While that sum may be a small portion of the overall amount that governments spent on higher education during that time, it's still a high cost for failing to keep students in college, said Mark S. Schneider, vice president for education, human development, and the work force at the American Institutes for Research, which compiled the data for the report.
And since the report considered only first-time, full-time freshmen at four-year colleges, the $9-billion total is also just a portion of the overall cost of dropouts, Mr. Schneider said on Thursday during a conference call with reporters.
Because the report is based on data from the U.S. Education Department, it does not take account of students who attend part time, who leave college in order to transfer to another institution, or who drop out but return later to receive their degrees. So the report's conclusions are incomplete.
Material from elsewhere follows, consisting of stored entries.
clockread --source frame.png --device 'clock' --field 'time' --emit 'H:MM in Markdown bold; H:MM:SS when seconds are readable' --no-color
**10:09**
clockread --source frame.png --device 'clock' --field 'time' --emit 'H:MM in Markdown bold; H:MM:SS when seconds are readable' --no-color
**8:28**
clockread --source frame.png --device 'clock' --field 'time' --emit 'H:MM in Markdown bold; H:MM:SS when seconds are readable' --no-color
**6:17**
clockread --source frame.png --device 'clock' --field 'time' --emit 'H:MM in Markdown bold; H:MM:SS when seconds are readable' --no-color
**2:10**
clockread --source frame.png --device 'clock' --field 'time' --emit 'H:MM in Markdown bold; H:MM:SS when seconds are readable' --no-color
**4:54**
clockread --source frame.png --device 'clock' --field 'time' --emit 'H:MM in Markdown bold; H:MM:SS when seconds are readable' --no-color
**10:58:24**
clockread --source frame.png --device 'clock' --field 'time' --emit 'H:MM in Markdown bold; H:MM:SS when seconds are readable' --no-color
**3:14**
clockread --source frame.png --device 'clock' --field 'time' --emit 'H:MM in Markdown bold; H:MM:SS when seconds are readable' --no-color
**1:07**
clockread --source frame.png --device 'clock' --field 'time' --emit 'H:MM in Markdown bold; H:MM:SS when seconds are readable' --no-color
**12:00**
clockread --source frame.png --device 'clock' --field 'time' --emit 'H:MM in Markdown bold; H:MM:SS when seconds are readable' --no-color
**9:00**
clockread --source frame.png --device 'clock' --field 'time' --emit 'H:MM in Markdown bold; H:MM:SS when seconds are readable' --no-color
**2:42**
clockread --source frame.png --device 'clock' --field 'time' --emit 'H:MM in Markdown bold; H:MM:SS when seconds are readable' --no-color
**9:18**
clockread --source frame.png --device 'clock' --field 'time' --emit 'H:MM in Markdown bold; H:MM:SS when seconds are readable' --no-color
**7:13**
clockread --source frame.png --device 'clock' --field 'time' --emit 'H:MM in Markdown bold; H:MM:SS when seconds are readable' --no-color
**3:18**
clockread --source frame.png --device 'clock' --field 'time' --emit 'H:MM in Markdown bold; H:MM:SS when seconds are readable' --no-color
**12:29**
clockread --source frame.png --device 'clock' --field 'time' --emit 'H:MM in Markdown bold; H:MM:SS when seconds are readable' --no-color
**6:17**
The report makes no recommendations about how to better retain college students, but Mr. Schneider said that states should base a much larger percentage of their higher-education spending on the number of students who complete degrees, not the number enrolled, at a given institution.
In addition to the report, the institute is unveiling a new Web site that allows users to compare a variety of performance measures for more than 1,500 public and private colleges and universities and all 50 states, including the percentage of freshmen who drop out of college, the amount spent on those who drop out, and the amount spent on instruction and administration.
The Web site also wades into the controversial area of "gainful employment" by providing some data on the ratio of student-loan repayments to earnings for recent graduates at each of the 1,500 institutions. The U.S. Department of Education is formulating a new regulation that could disqualify some institutions, in particular for-profit colleges, from receiving federal financial aid if their students incur too much student-loan debt in comparison to their earnings.
The Web site is meant to provide accountability and openness for consumers and policy makers about how well a state or a particular institution is performing, said Larry Giammo, managing director of Matrix Knowledge Group, an international consulting company that works with nonprofit and government groups and that helped to create the new site.